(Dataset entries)
• • •

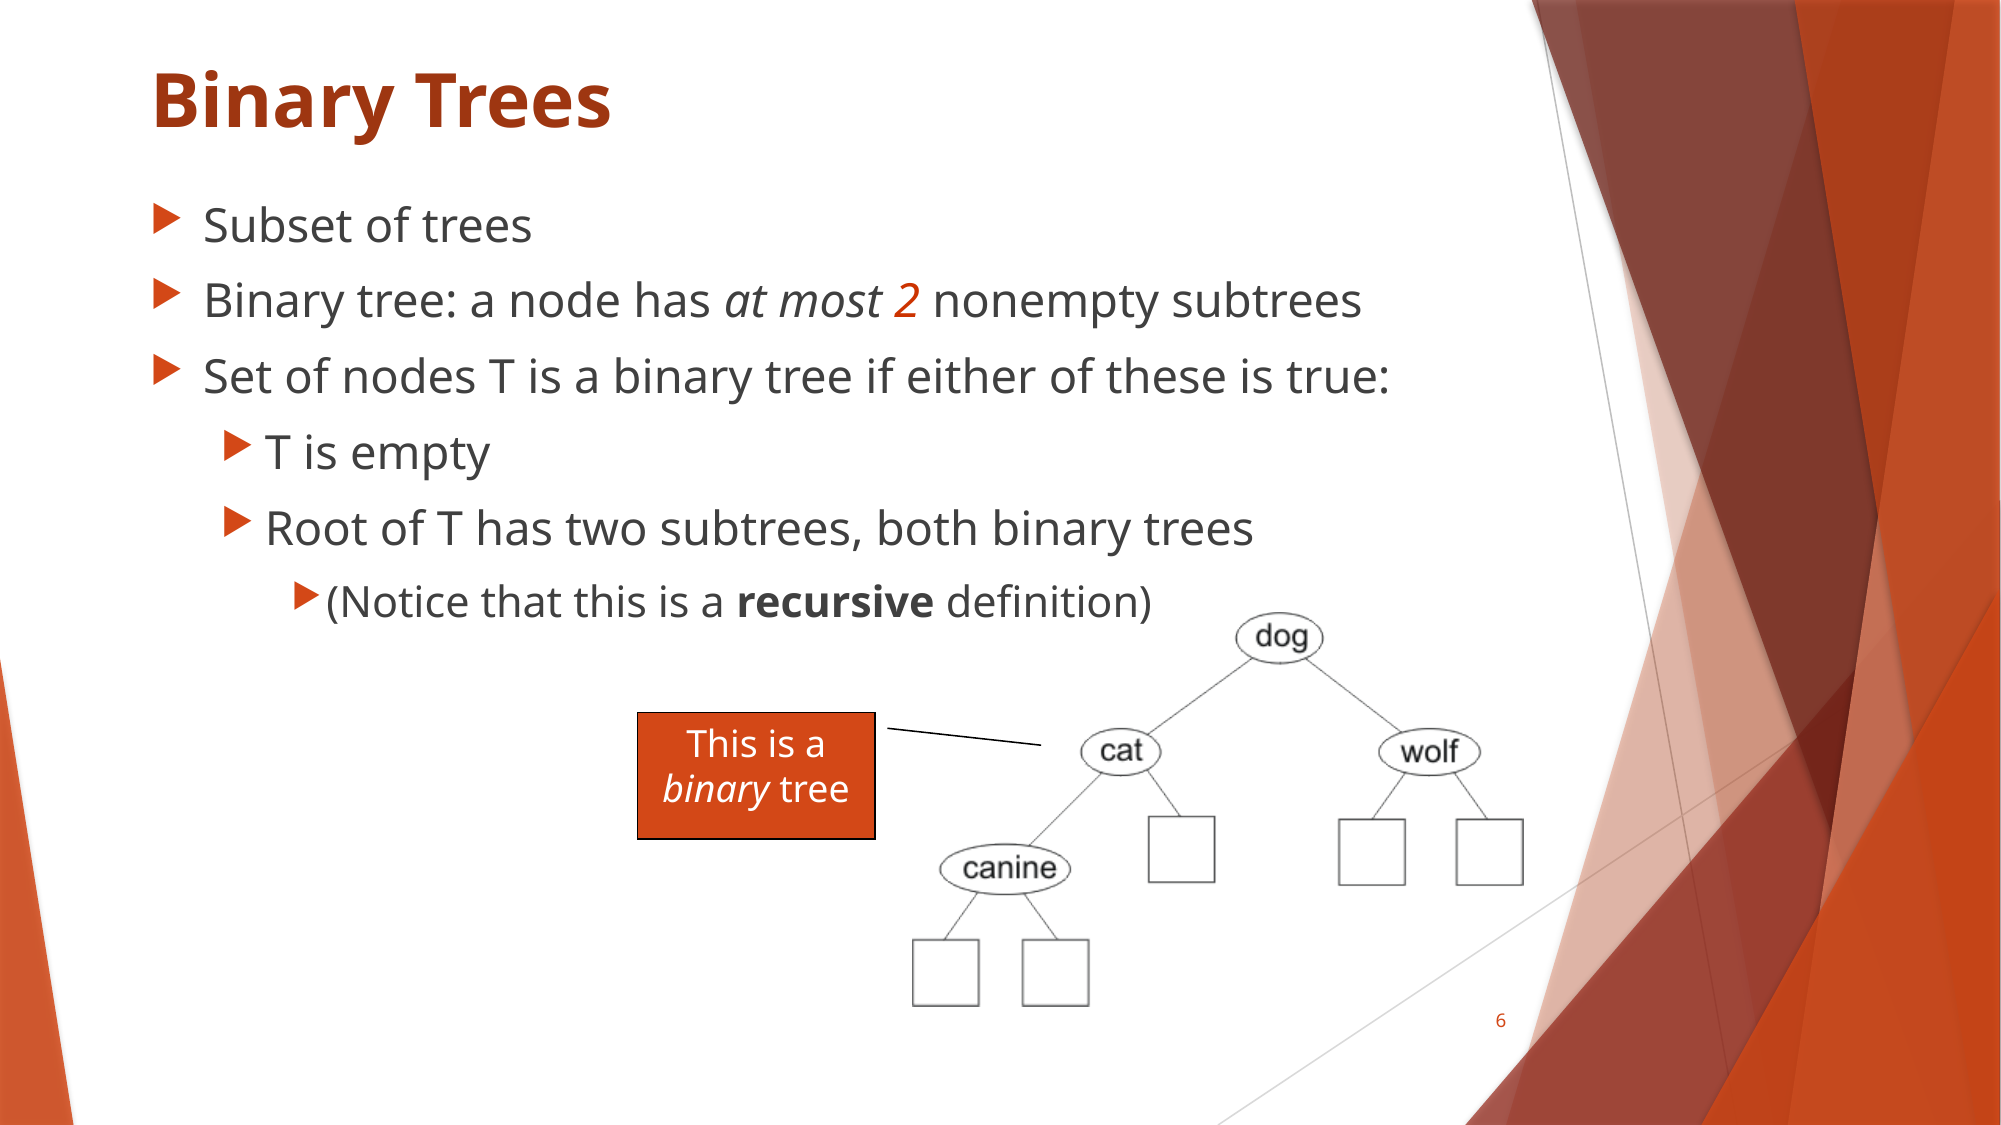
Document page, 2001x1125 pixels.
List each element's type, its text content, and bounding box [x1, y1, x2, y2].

text_box This is a binary tree [637, 712, 875, 840]
picture [911, 611, 1524, 1007]
list Subset of trees Binary tree: a node has at most 2 nonempty subtrees Set of nodes T is a binary tree if either of these is true: T is empty Root of T has two subtrees, both binary trees (Notice that this is a recursive definition) [135, 187, 1750, 638]
slide_number 6 [1409, 1015, 1522, 1051]
title Binary Trees [135, 45, 1675, 175]
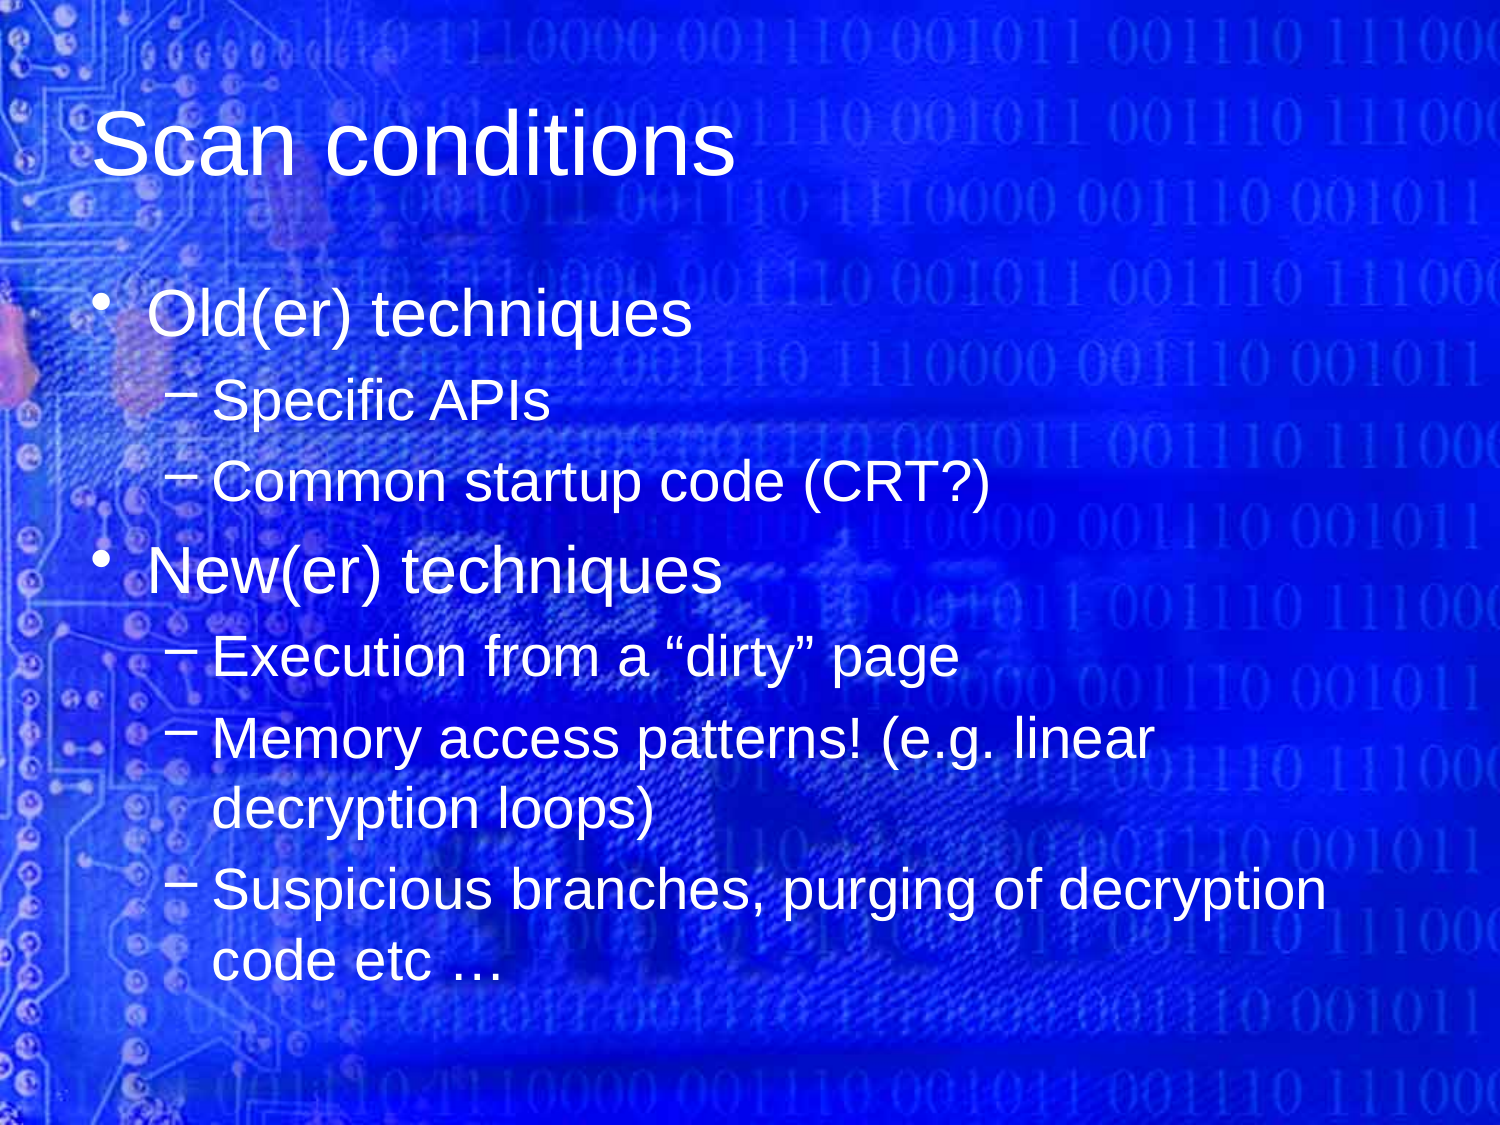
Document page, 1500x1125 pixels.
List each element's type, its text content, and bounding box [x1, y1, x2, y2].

title Scan conditions [74, 44, 1426, 233]
list Old(er) techniques Specific APIs Common startup code (CRT?) New(er) techniques Execution from a “dirty” page Memory access patterns! (e.g. linear decryption loops) Suspicious branches, purging of decryption code etc … [74, 262, 1426, 1006]
picture [0, 0, 1500, 1125]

• • •

Your objective: Print all data above verbatim, except pictures.

Result of this task:
Document page, 2001x1125 pixels.
List each element's type, its text content, and bounding box [x1, y1, x2, y2].

text_box This is a binary tree [637, 712, 875, 840]
picture [911, 611, 1524, 1007]
list Subset of trees Binary tree: a node has at most 2 nonempty subtrees Set of nodes T is a binary tree if either of these is true: T is empty Root of T has two subtrees, both binary trees (Notice that this is a recursive definition) [135, 187, 1750, 638]
slide_number 6 [1409, 1015, 1522, 1051]
title Binary Trees [135, 45, 1675, 175]
Document page, 1500x1125 pixels.
List each element's type, its text content, and bounding box [x1, y1, x2, y2].

title Scan conditions [74, 44, 1426, 233]
list Old(er) techniques Specific APIs Common startup code (CRT?) New(er) techniques Execution from a “dirty” page Memory access patterns! (e.g. linear decryption loops) Suspicious branches, purging of decryption code etc … [74, 262, 1426, 1006]
picture [0, 0, 1500, 1125]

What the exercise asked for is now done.